Consumer confidence in France falls in December
French consumer confidence fell unexpectedly in December, data released yesterday showed, adding to concerns over the strength of demand in the euro zone's second-largest economy as unemployment mounts.
The monthly indicator of consumer confidence from national statistics office Insee fell for the first time in four months in December to -31 from an unrevised -30 in November.
Analysts had been expecting the confidence index to improve slightly over the month to -29.
"From the point of view of households and consumers, the economy is still very fragile," said Bruno Cavalier, economist at Paris private bank Oddo et Cie.
"The improvements we have seen in some sectors such as manufacturing or in the stock market rally last year are one thing but the economy that people experience directly is quite another," he said.
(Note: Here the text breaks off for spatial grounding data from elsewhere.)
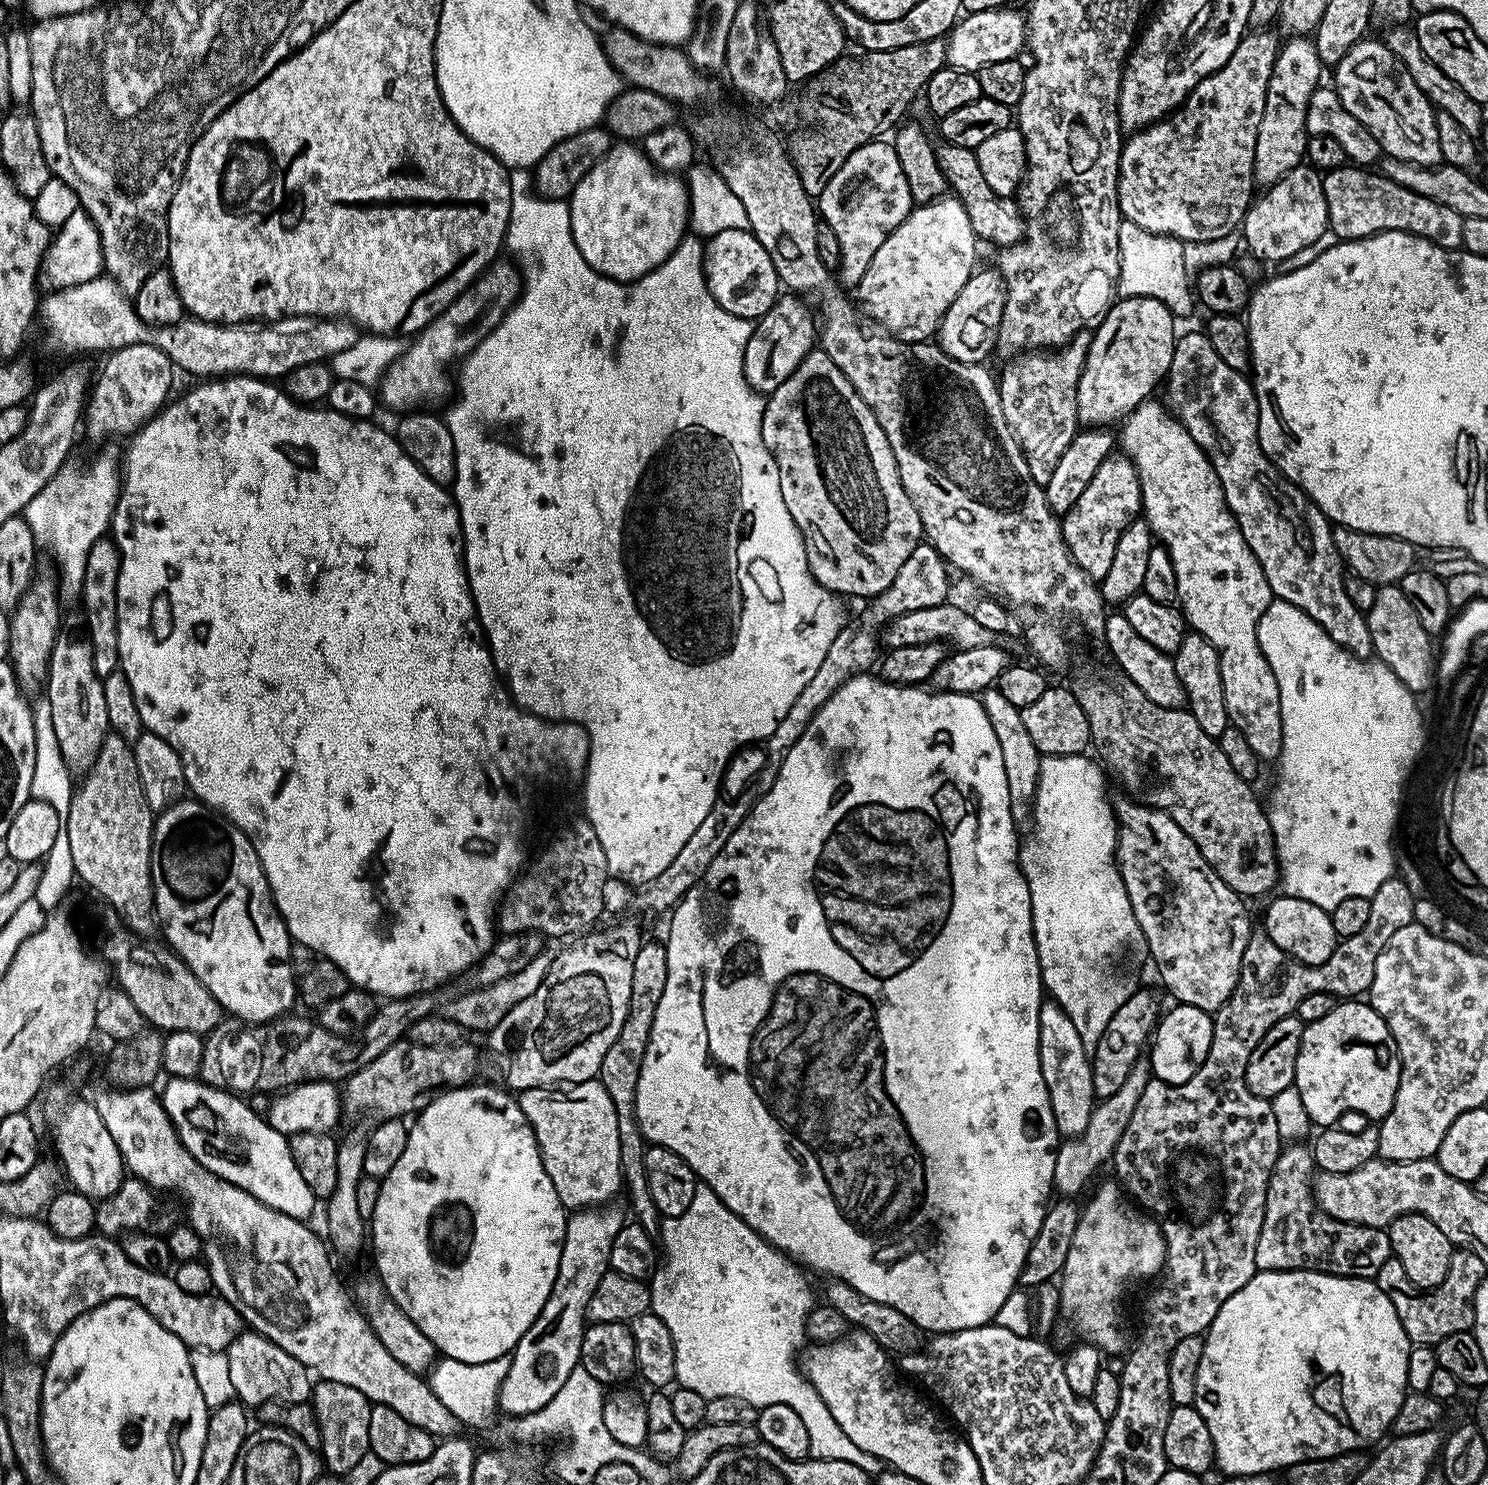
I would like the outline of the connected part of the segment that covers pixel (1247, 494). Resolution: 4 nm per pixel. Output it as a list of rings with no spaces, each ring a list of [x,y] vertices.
[[[1203,331],[1188,332],[1185,336],[1183,333],[1176,337],[1174,358],[1166,377],[1167,388],[1167,407],[1210,458],[1218,474],[1218,482],[1222,482],[1228,509],[1242,530],[1242,538],[1246,538],[1250,550],[1254,550],[1254,558],[1258,558],[1258,566],[1262,566],[1262,574],[1266,574],[1266,582],[1270,582],[1273,597],[1290,602],[1290,606],[1298,606],[1298,610],[1310,614],[1310,618],[1326,630],[1334,643],[1353,656],[1371,657],[1373,650],[1368,621],[1365,613],[1358,611],[1354,602],[1350,602],[1350,594],[1346,594],[1346,569],[1338,554],[1338,546],[1334,546],[1333,525],[1298,485],[1290,483],[1273,466],[1262,450],[1258,438],[1258,402],[1251,379],[1243,372],[1230,370],[1226,361],[1215,352],[1214,346],[1210,346],[1210,338]]]

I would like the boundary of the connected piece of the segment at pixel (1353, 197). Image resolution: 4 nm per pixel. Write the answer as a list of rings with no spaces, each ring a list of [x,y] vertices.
[[[1345,166],[1331,168],[1329,172],[1323,173],[1328,226],[1336,235],[1337,241],[1366,238],[1386,230],[1402,230],[1426,238],[1449,250],[1461,247],[1464,217],[1458,214],[1458,210],[1450,210],[1450,206],[1442,206],[1442,202],[1434,202],[1434,198],[1414,194],[1414,190],[1406,190],[1406,186],[1398,186],[1398,182],[1394,182],[1388,176],[1372,171],[1374,170],[1369,170],[1364,166]]]

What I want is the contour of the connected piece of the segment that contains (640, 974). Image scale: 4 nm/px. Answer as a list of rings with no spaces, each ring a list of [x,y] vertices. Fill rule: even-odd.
[[[648,942],[641,943],[638,954],[634,958],[634,974],[632,975],[632,981],[630,982],[630,1006],[626,1010],[626,1022],[622,1022],[622,1030],[618,1030],[618,1038],[614,1038],[613,1044],[610,1046],[610,1050],[606,1050],[606,1058],[602,1058],[602,1066],[600,1067],[600,1075],[598,1077],[600,1084],[606,1086],[606,1094],[610,1094],[610,1102],[614,1102],[614,1110],[618,1114],[618,1138],[620,1139],[620,1170],[622,1173],[622,1184],[626,1189],[626,1196],[628,1192],[628,1200],[632,1203],[632,1212],[634,1215],[635,1223],[643,1226],[643,1228],[650,1234],[656,1234],[660,1231],[660,1221],[662,1219],[660,1212],[654,1206],[654,1198],[650,1194],[648,1189],[648,1179],[644,1173],[644,1153],[646,1151],[646,1141],[644,1135],[640,1133],[640,1127],[636,1121],[636,1087],[638,1086],[638,1074],[642,1070],[642,1058],[646,1054],[646,1042],[650,1042],[650,1026],[654,1026],[654,1014],[658,1010],[658,1002],[662,999],[662,990],[666,990],[666,950],[664,944],[658,942],[658,944],[648,944]]]

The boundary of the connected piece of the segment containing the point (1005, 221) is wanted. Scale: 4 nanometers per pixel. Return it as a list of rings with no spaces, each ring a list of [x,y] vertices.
[[[940,142],[936,144],[936,157],[949,189],[959,198],[962,206],[966,206],[966,214],[970,214],[970,226],[981,241],[989,240],[990,243],[997,244],[997,249],[1003,250],[1025,239],[1024,215],[1020,213],[1017,201],[990,190],[990,185],[986,183],[986,178],[978,167],[978,158],[973,149]]]

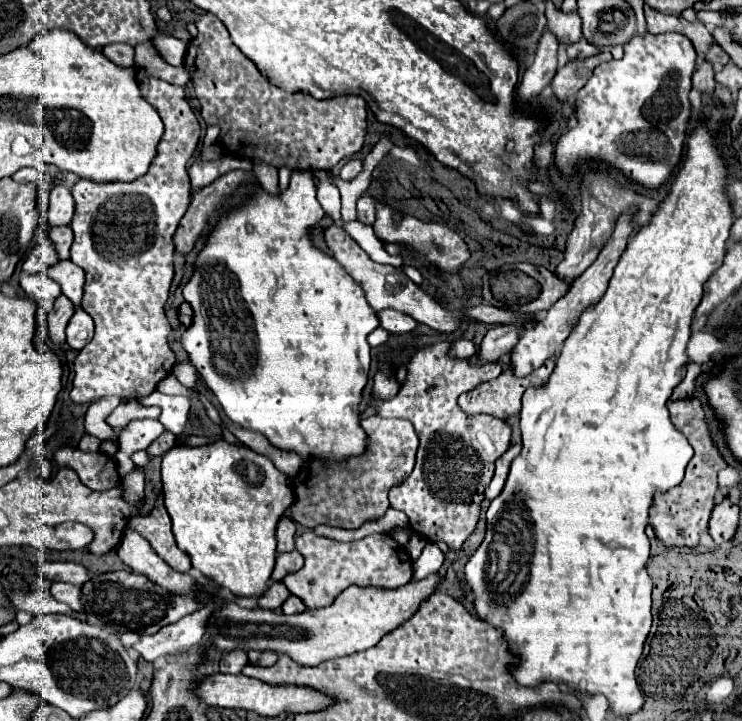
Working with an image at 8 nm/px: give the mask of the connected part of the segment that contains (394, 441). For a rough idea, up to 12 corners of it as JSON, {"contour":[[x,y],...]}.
{"contour":[[362,419],[368,451],[304,461],[294,521],[358,529],[414,469],[408,421]]}

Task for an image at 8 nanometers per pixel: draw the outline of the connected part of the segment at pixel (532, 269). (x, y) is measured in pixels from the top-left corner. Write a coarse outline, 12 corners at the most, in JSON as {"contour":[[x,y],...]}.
{"contour":[[544,267],[520,269],[542,285],[538,299],[522,305],[524,313],[548,311],[570,289]]}

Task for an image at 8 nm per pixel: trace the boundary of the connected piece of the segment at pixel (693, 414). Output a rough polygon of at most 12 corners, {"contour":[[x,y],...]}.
{"contour":[[700,399],[670,401],[694,447],[682,483],[656,497],[650,525],[668,549],[696,547],[726,465]]}

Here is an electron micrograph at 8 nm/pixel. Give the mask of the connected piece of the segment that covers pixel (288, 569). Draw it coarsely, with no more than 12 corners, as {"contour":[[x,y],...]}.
{"contour":[[298,551],[278,553],[272,581],[298,571],[304,557]]}

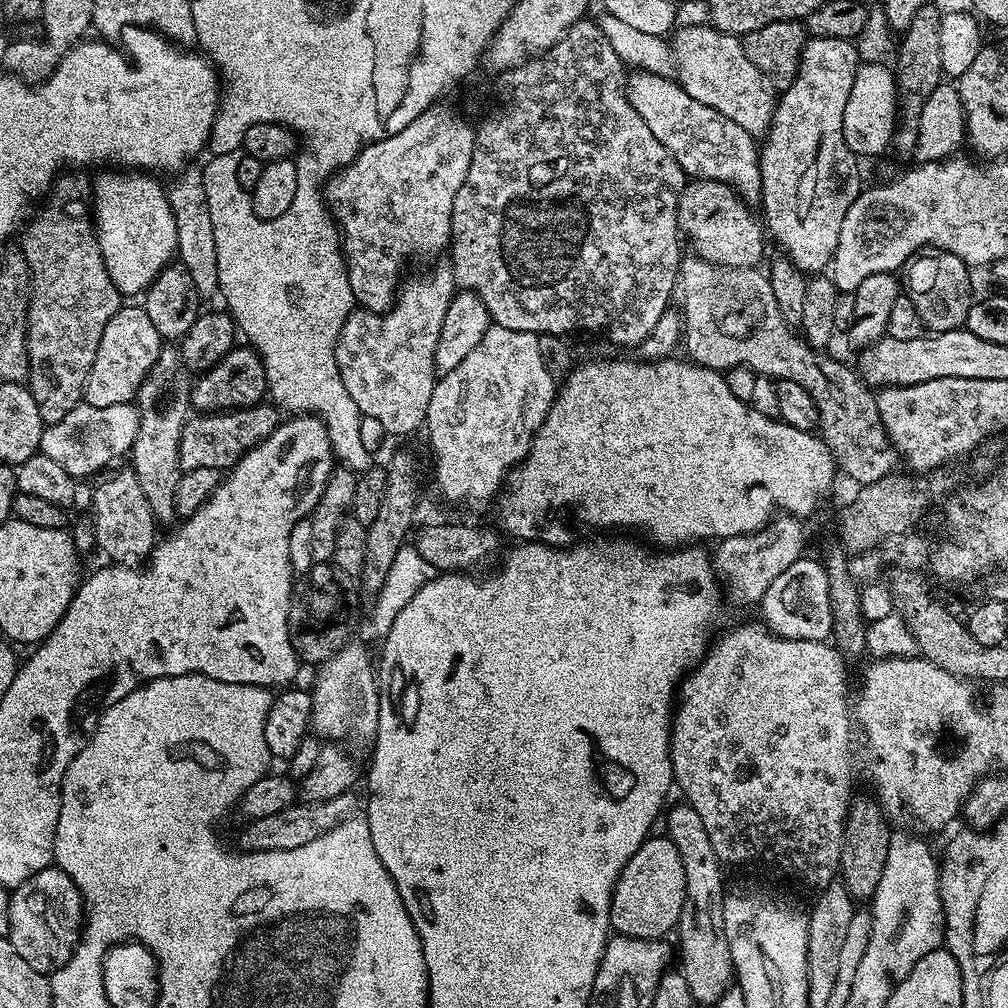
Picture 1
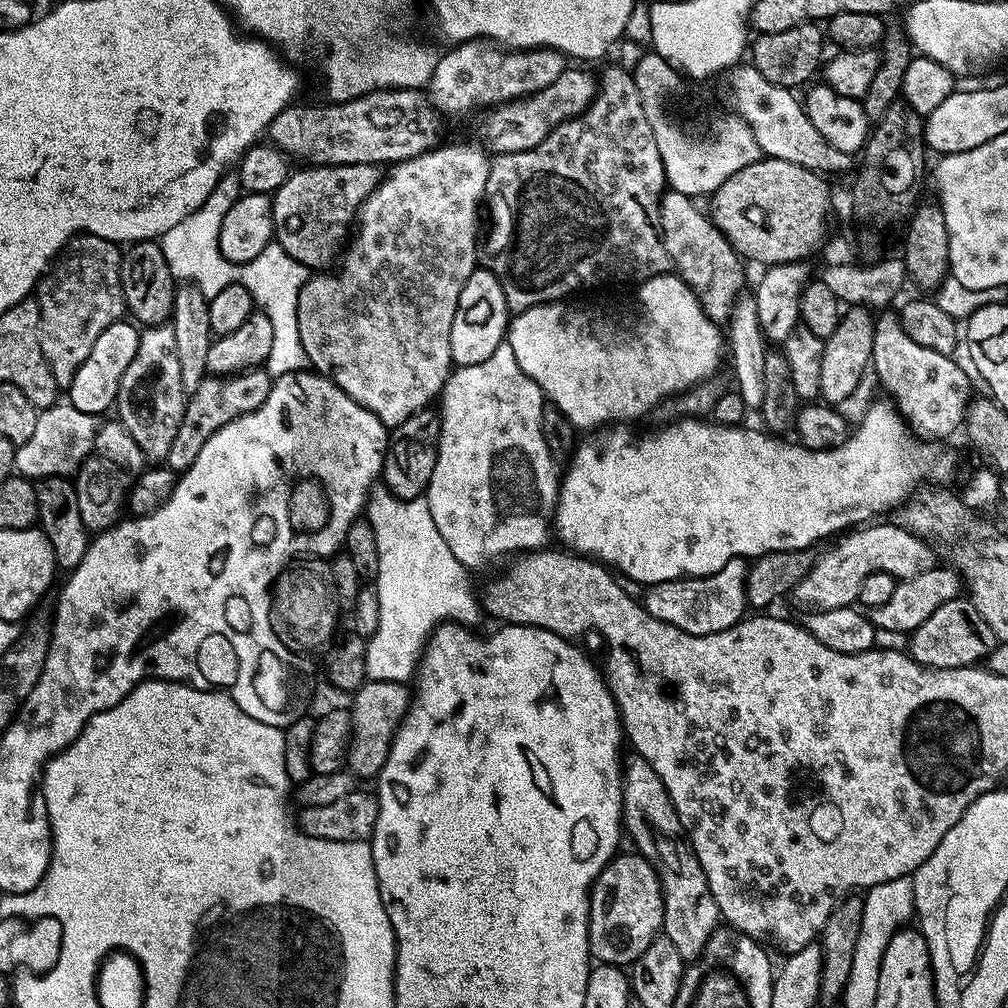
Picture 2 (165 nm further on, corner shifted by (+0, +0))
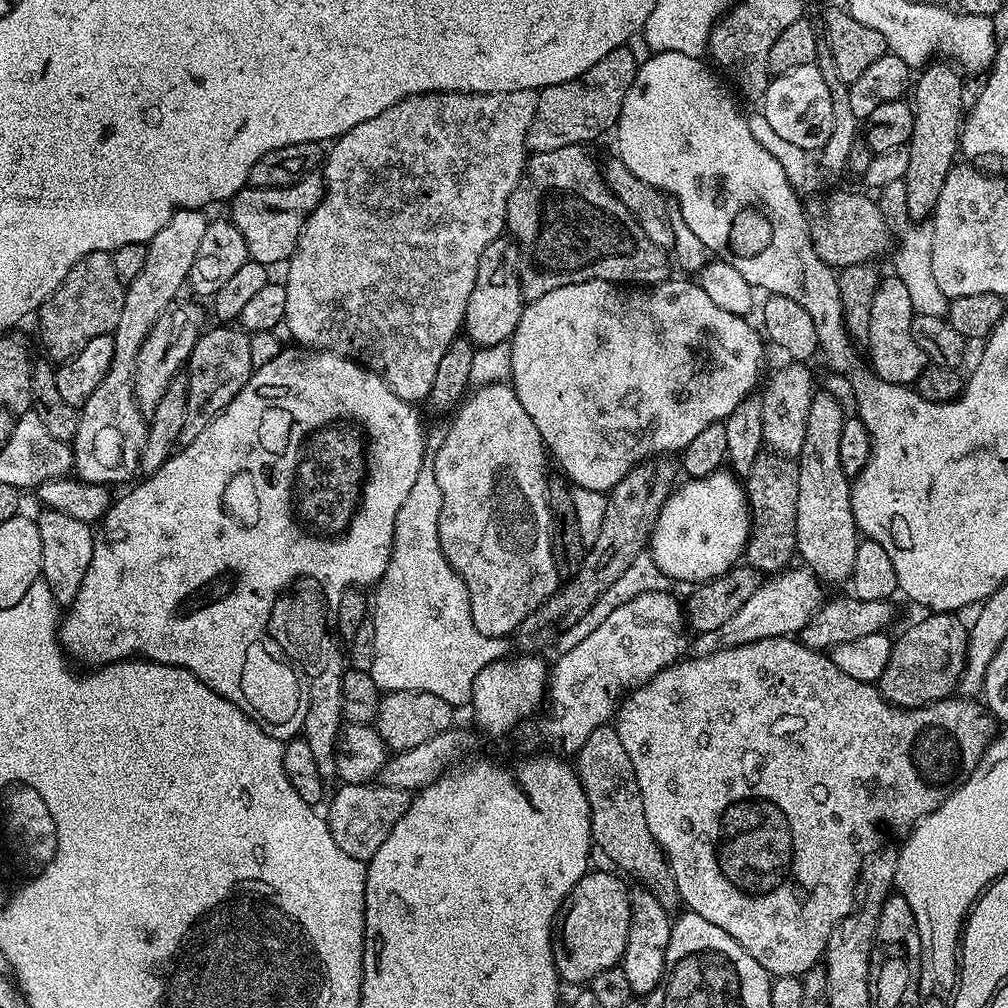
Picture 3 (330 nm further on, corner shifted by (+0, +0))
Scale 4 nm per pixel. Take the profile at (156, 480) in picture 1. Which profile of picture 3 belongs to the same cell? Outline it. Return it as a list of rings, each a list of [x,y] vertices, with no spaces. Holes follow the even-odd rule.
[[[180,298],[169,308],[162,310],[150,334],[146,334],[146,342],[142,342],[142,350],[138,350],[138,362],[134,362],[132,385],[136,395],[136,404],[145,414],[151,414],[158,406],[166,388],[170,386],[171,380],[178,376],[188,355],[194,350],[196,339],[205,327],[204,312],[195,304],[197,301],[192,300]]]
The French economy grew 0.3 per cent in the third quarter of 2009 and Insee expects gross domestic product to expand by 0.4 per cent in the fourth quarter, fuelled by household spending.
Economy Minister Christine Lagarde said yesterday she hoped the government would be able to revise its 2010 growth forecast to one per cent from 0.75 per cent.
But she warned that the wave of job destruction seen over the past 18 months would not ease until the second half of 2010, underlining concerns that demand may wane in coming months, notably when government subsidies to boost consumption end.
Even as France pulls itself out of recession, recent data on consumer spending showed households rushed to take advantage of a car scrappage scheme in November before its withdrawal, but cut back on other items, pushing consumption down 0.1 per cent.
The weaker confidence data did not augur well for retailers hoping for a bumper winter sales season kicking off today but Lagarde said initial signs from regions which had already started their sales were more positive.
Yesterday's confidence data showed fears over future job losses eased slightly in December to 61 from 62 previously, but still remained well above their long-term average of 32.
At the same time, householders said they were more worried about their future finances.